Island Getaways

Art with a view

Wednesday, August 29, 2018

Labor Day weekend acts as a stark reminder that the pleasures of summertime will soon be a distant memory.

But whether you choose to spend the holiday weekend soaking up the sights at a nearby campground, making your way to Seattle for the creative extravaganza known as Bumbershoot, or checking out one or more of the island getaways I’ll be detailing forthwith, keep in mind that the act of seeking out and appreciating beauty isn’t confined to one season.

This is especially true when it comes to the Lummi Island Artists’ Studio Tour, which will feature more than 35 artists and craftspeople offering their work for public perusal Sat.-Sun., Sept. 1-2 at 25 locales around the eight-mile land mass located approximately 20 minutes (and a short ferry ride) from downtown Bellingham.

The event happens three times throughout the year—on Memorial Day weekend, Labor Day weekend, and in mid-November in advance of the winter holidays—but the one just around the corner is my personal favorite, as it portends the island’s dry dock, when the Whatcom Chief leaves Lummi Island for its annual checkup and paint job, and islanders are left without a vehicle ferry for as many as three weeks.

At the same time visitors are driving or biking around the island and peeking into studios containing the work of painters, jewelers, quilters, potters, metalworkers, photographers, woodworkers, quilters and more, residents will be battening down their hatches and stocking up on supplies for the coming days, when they’ll have to rely on a passenger ferry to get them from the island to Gooseberry Point, and vice versa.

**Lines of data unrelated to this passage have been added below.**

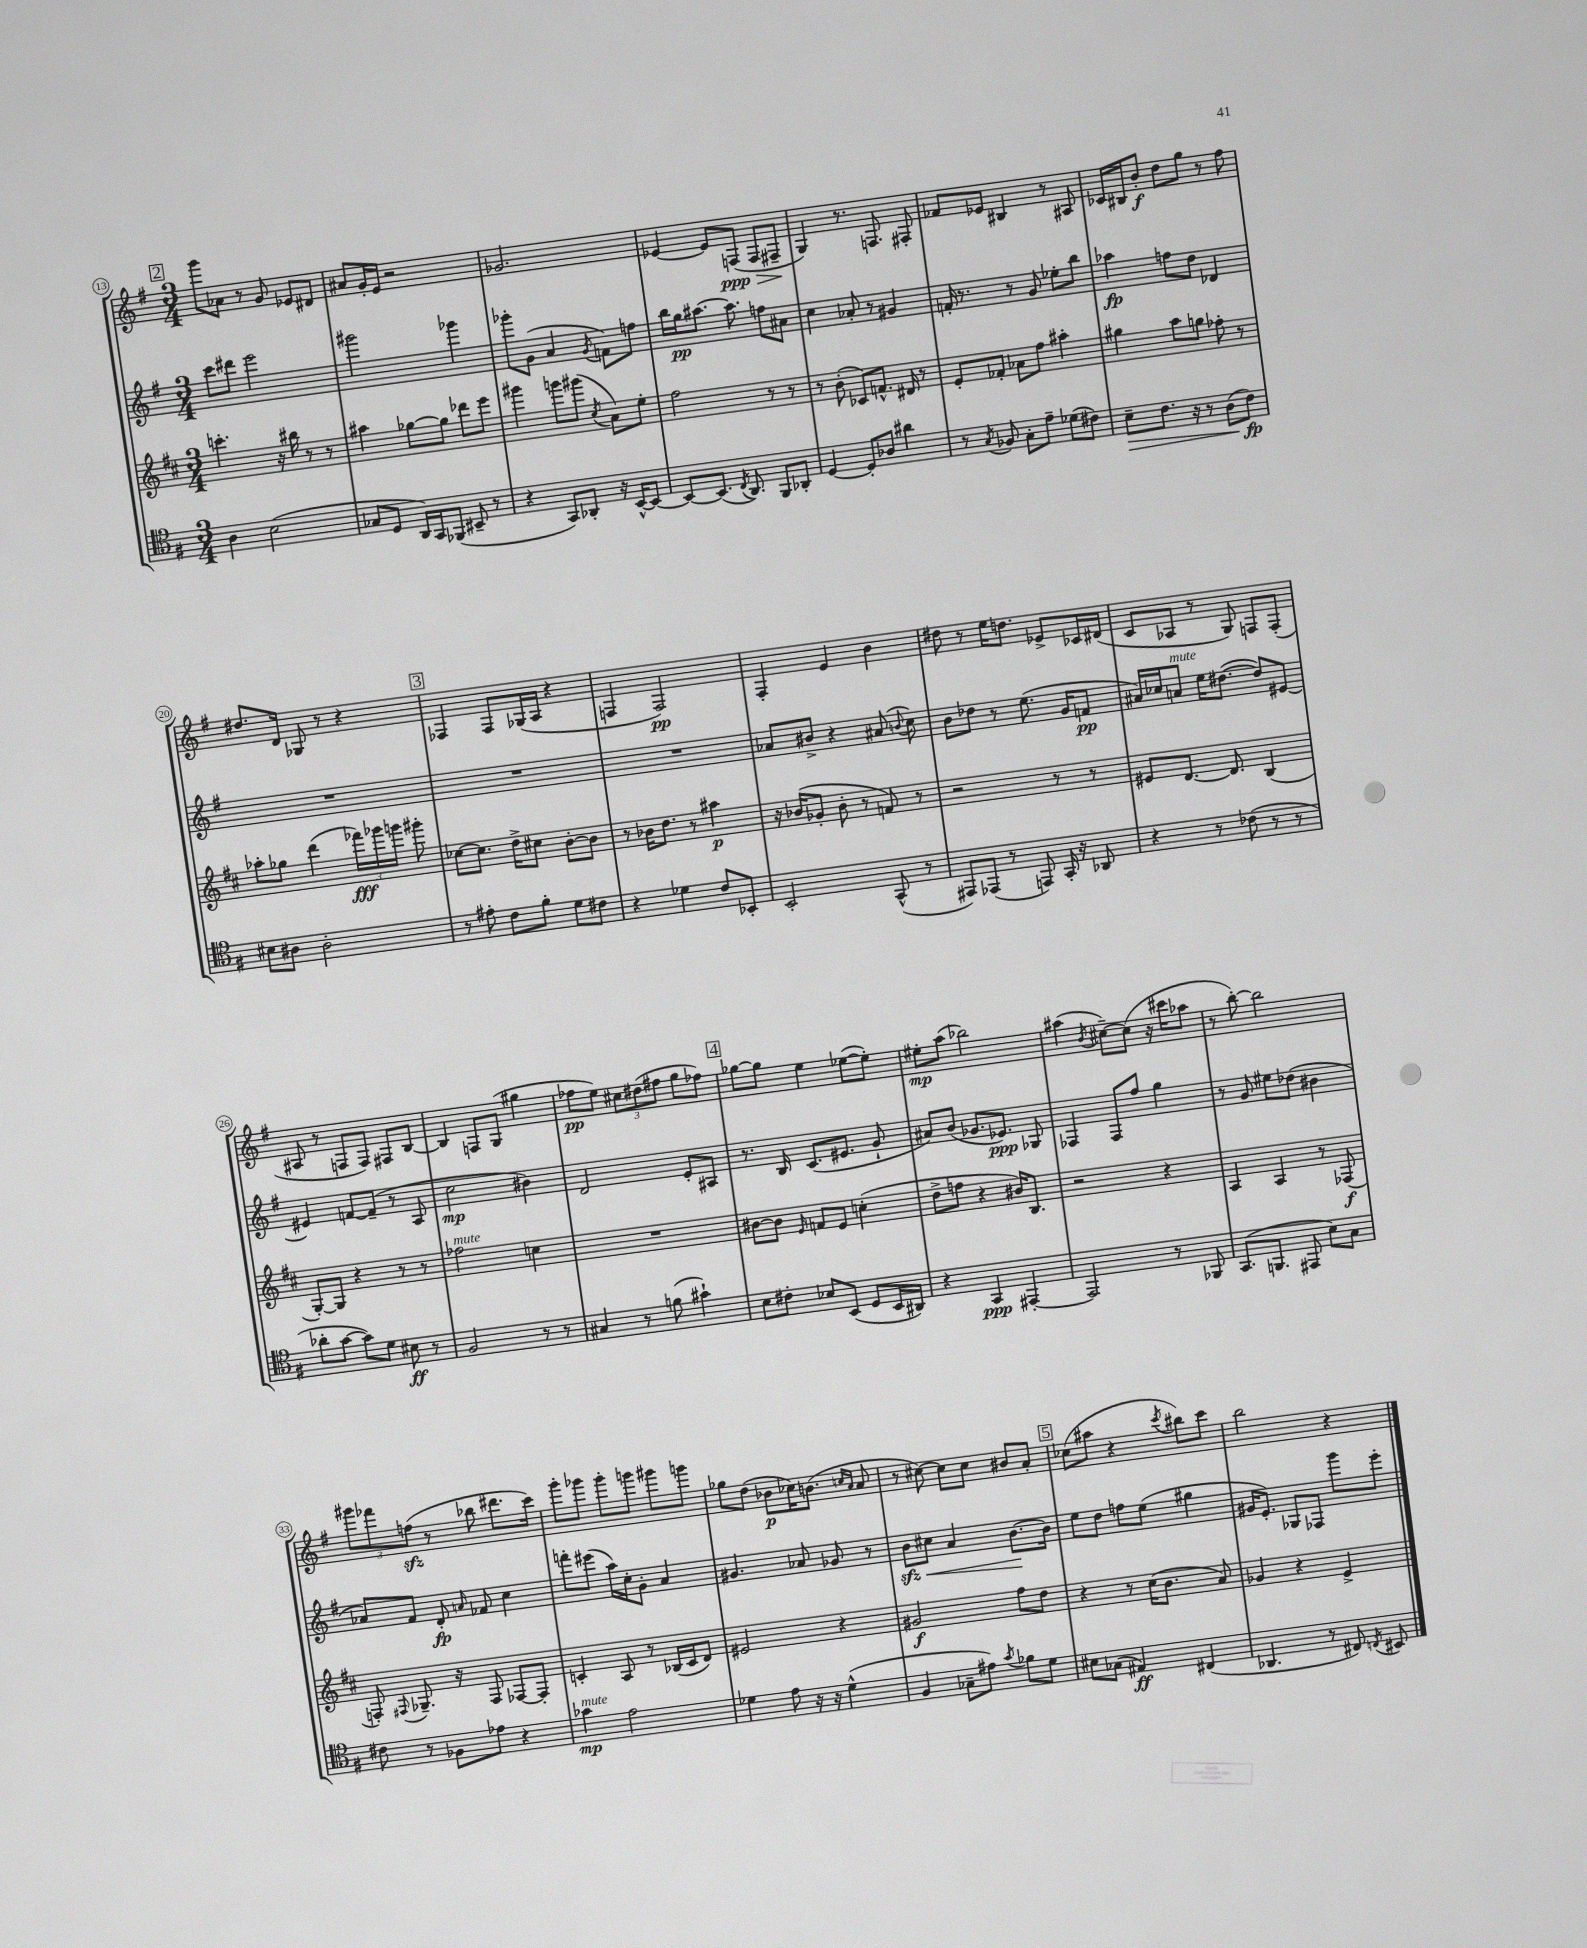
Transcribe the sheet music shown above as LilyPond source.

<<
\new StaffGroup <<
\new Staff = "s0" {
    \clef treble \key g \major \numericTimeSignature \time 3/4
    \autoBeamOff \mark \markup { \box "2" } g'''8[ aes'8] r8 g'8 ees'8[ dis'8] |
    ais'8[ g'16-. e'16] r2 |
    ges'2. |
    ees'4~ ees'8[ f8]\ppp\>( f8[ fis8]--\! |
    g4) r8. f8. fis8-. |
    fes'8[ ees'8] bis4 r8 ais8 |
    ces'16[ bis16 b'8]-.\f d''8[ g''8] r8 fis''8 |
    dis''8.[ d'16] ges8 r8 r4 |
    \mark \markup { \box "3" } fes4 fes8[ ges16( a16] r4 |
    f4 f2\pp) |
    fis4-. e'4 b'4 |
    dis''8 r8 e''16[ d''8.] ees'8[-> ces'16 dis'16]( |
    c'8[ aes8] r8 g8) f8[ f8]-.( |
    ais8 r8 f8[ f8]) fis8[ b8]~ |
    b4 f8[ g8]( gis''4 |
    fes''8[\pp e''8]) \tuplet 3/2 { cis''8[ dis''8( fis''8] } g''8[ fes''8]) |
    \mark \markup { \box "4" } ges''8[~ ges''8] e''4 ees''8[~( ees''8]-.) |
    eis''8[-.\mp a''8]( bes''2) |
    ais''4( \acciaccatura { b'8 } cis''8[~--) cis''8]( r16 cis'''16[ aes''8] |
    r8 b''8~-.) b''2 |
    \tuplet 3/2 { gis'''8[ fes'''8 f''8]\sfz( } r8 bes''8 dis'''8.[ c'''16]) |
    g'''8[-. ges'''8] ges'''8[-. g'''8] gis'''8[ g'''8] |
    ges''8[ d''8]( bes'8[\p ces''16) b'8.]( \grace { c''16[ a'16] } a'8 |
    r8 cis''8~) cis''8[ cis''8] bis'8[ a'8]-. |
    \mark \markup { \box "5" } ces''8[( ais''8] r4 \acciaccatura { c'''8 } bis''8[) c'''8] |
    b''2 r4 \bar "|." |
}
\new Staff = "s1" {
    \clef treble \key g \major \numericTimeSignature \time 3/4
    \autoBeamOff \mark \markup { \box "2" } c'''8[ dis'''8] e'''2 |
    gis'''2 ges'''4 |
    ges'''8[-. g'8]( a'4 \acciaccatura { g'8 } f'8[) f''8] |
    b''16[ g''16\pp ais''8.]~ ais''8. f''8[ ais'8] |
    c''4 aes'8-. r8 gis'4 |
    f'16-. r8. r8 g'8 ees''8[-. b''8] |
    aes''4\fp f''8[ d''8] des'4 |
    R2. |
    \mark \markup { \box "3" } R2. |
    R2. |
    aes'8[ bis'8]-> r4 ais'8( \appoggiatura { b'8 } c''8) |
    b'8[ des''8] r8 e''8.( g'16[ f'8]\pp |
    ais'16[) ces''16 a'8]^\markup { \italic "mute" } e''16[ dis''8.]~( dis''8[) eis'8]~ |
    eis'4 f'8[~ f'8]--( r8 a8 |
    c''2\mp bis'4) |
    d'2 e'8[-. ais8] |
    \mark \markup { \box "4" } r8. b16 c'8.[( eis'8.] g'8-! |
    ais'8[) b'8]( ges'8.[ ees'8.]\ppp) ges8 |
    fes4 fes8[ fis''8] g''4 |
    r8 g'8 eis''8[ des''8]( bis'4 |
    aes'8[) fis'8] d'8-.\fp \grace { a'16 } fes'8 c''4 |
    f'''8[-. eis'''8]( a''16[) c''16-. g'8]-. a'4 |
    gis'4. aes'8 ges'8 r8 |
    b'8[\sfz\< cis''8] a'4 b'8.[~\! b'16] |
    \mark \markup { \box "5" } e''8[ d''8] f''8[ e''8]( gis''4 |
    gis'16[ e'8.]-.) ges8[ fes8] g'''8[ e'''8]-. \bar "|." |
}
\new Staff = "s2" {
    \clef treble \key d \major \numericTimeSignature \time 3/4
    \autoBeamOff \mark \markup { \box "2" } c'''4.-. r16 bis''16 r8 r8 |
    ais''4 ges''8[~ ges''8] des'''8[ e'''8] |
    gis'''4 g'''8[ gis'''8]( \acciaccatura { cis''8 } a'8[) e''8]-. |
    fis''2 r8 r8 |
    r8 b'8-.( ces'8[) f'8.]-^ dis'16 r8 |
    e'8[-. fes'8]-. aes'8[ fis''8] ais''4-. |
    gis''4 a''8[ g''8] fes''8-. r8 |
    aes''8[-. ges''8] d'''4( \tuplet 3/2 { fes'''16[\fff) ges'''16 g'''16] } gis'''8-. |
    \mark \markup { \box "3" } ces''8[~ ces''8.] d''16[-> cis''8] b'8[~-. b'8] |
    r8 bes'16[ d''8.] r8 ais''4\p |
    r16 bes'16[( ges'8]-. bes'8-. r8 f'8) r8 |
    r2 r8 r8 |
    eis'8[ d'8.]~ d'8. b4( |
    g8[~-.) g8] r4 r8 r8 |
    fes''2^\markup { \italic "mute" } c''4 |
    R2. |
    \mark \markup { \box "4" } bis'8[~ bis'8] \grace { e'16 } f'8[ e'8] c''4-.( |
    d''8[-> f''8] r4 bis'16[) b8.] |
    r2 r4 |
    a4 a4 r8 fes8\f( |
    f8-.) \appoggiatura { fis8 } ges8.-- r16 fis8 fes8[~ fes8]-. |
    c'4-. a8 r8 bes16[( c'16 d'8]) |
    eis'2 r4 |
    gis'2\f fis''8[ d''8] |
    \mark \markup { \box "5" } r4 r8 cis''16[( b'8.] a'8) |
    ges'4 r4 e'4-> \bar "|." |
}
\new Staff = "s3" {
    \clef tenor \key g \major \numericTimeSignature \time 3/4
    \autoBeamOff \mark \markup { \box "2" } a4 b2( |
    ges8[ d8] a,16[) g,16 fes,8]( bis,8-- r8 |
    r4 g,8[) aes,8]-. r16 b,16[~-^ b,8]~ |
    b,8[~ b,8.]( \acciaccatura { c8 } a,8.) fis,8[ aes,8]-. |
    d4~ d8[-. aes8] ais'4 |
    r8 \acciaccatura { g8 } fes8 g8[-. e'8]-- des'8[( cis'8]) |
    b8[--\> c'8.] r16 r8 a8[( c'8]\fp\!) |
    bis8[ ais8] ais2-. |
    \mark \markup { \box "3" } r8 eis'8-. c'8[ fis'8]-. d'8[ cis'8] |
    r4 des'4 c'8[ bes,8]-. |
    b,2-. g,8-^( r8 |
    eis,8[) ees,8]( r8 e,8) g,16-. r16 aes,8 |
    r4 r8 ces'8( r8 r8 |
    aes'8[-. g'8]~ g'8[) d'8] bis8\ff r8 |
    fis2 r8 r8 |
    gis4 r8 f'8( gis'4-!) |
    \mark \markup { \box "4" } b8[ cis'8]-. bes8[ b,8]( d8[ b,16 ais,16]) |
    r4 g,4\ppp eis,4~-. |
    eis,2 r8 fes,8 |
    g,8.[( f,8.] eis,8 b8[) g8] |
    cis'8 r8 fes8[ ees'8] r4 |
    ges'4\mp^\markup { \italic "mute" } e'2 |
    des'4 e'8 r16 r16 des'4-^( |
    fis4 ges8[-- eis'8]) \acciaccatura { g'8 } fes'8[ d'8] |
    \mark \markup { \box "5" } bis8[ ges8]( eis4\ff) cis4( |
    aes,4. r8 cis8) \acciaccatura { c8 } bis,8 \bar "|." |
}
>>
>>
\layout { \context { \Score currentBarNumber = #13 \override BarNumber.stencil = #(make-stencil-circler 0.1 0.3 ly:text-interface::print) } }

After what is typically a busy summer, fewer cars and visitors means residents have a chance to catch their collective breath—and artists can start planning for the next studio tour.

Stellar views will also be part of the 22nd annual Lopez Island Studio Tour happening Sept. 1-2, which will feature dozens of artists in multiple locales who will be sharing a number of genres of art.

“As you visit our studios, you will discover that some are works of art in themselves, hidden in lush garden settings, by a pond, in the woods, or at the waters edge,” organizers say. “You may have to park your car and walk a ways. Consult the map and follow the studio signs. They will direct you around the island and take you on a treasure hunt of fine art and fine craftsmanship.

“You will encounter painters in oils, pastels, watercolors, acrylics and mixed media; print makers and digital imaging artists; ceramic artists, woodworkers, metal sculptors and textile weavers.”

For a sneak peek of what you can find with a little searching, make your way to a preview gallery at the island’s Community Center, where select works from the artists on the tour can be perused—giving you a better idea of what sorts of visual treasures await you.

Finally, just getting to the Whidbey Island Woodworkers Guild’s annual “Woodpalooza” event happening Sept. 1-3 at the Whidbey Center for the Arts is reason enough to embark on a day trip, as those traveling to Langley must pass over the awe-inspiring Deception Pass Bridge on State Route 20, which connects the north end of Whidbey to the mainland via Fidalgo Island.

Now in its 15th year, the Guild includes makers of furniture, cabinetry, architectural woodwork, turners, clock makers, sawyers, carvers, restorers, musical instrument makers, boat builders and refinishers.

The 20 featured artisans will be on hand during the three-day event to talk about their inspirations and creations, so if you’re curious about how their work is connected to the lovely place they live, don’t be afraid to speak up. The Guild seeks to support professional woodworkers as well as inspire and educate budding amateurs and provide awareness to the general public of the skills available locally from its talented members, so all questions are welcomed.

Since Woodpalooza continues until Labor Day proper, it’ll be possible to visit each of the aforementioned events during the long weekend, meaning you can hold on to summer just a little while longer.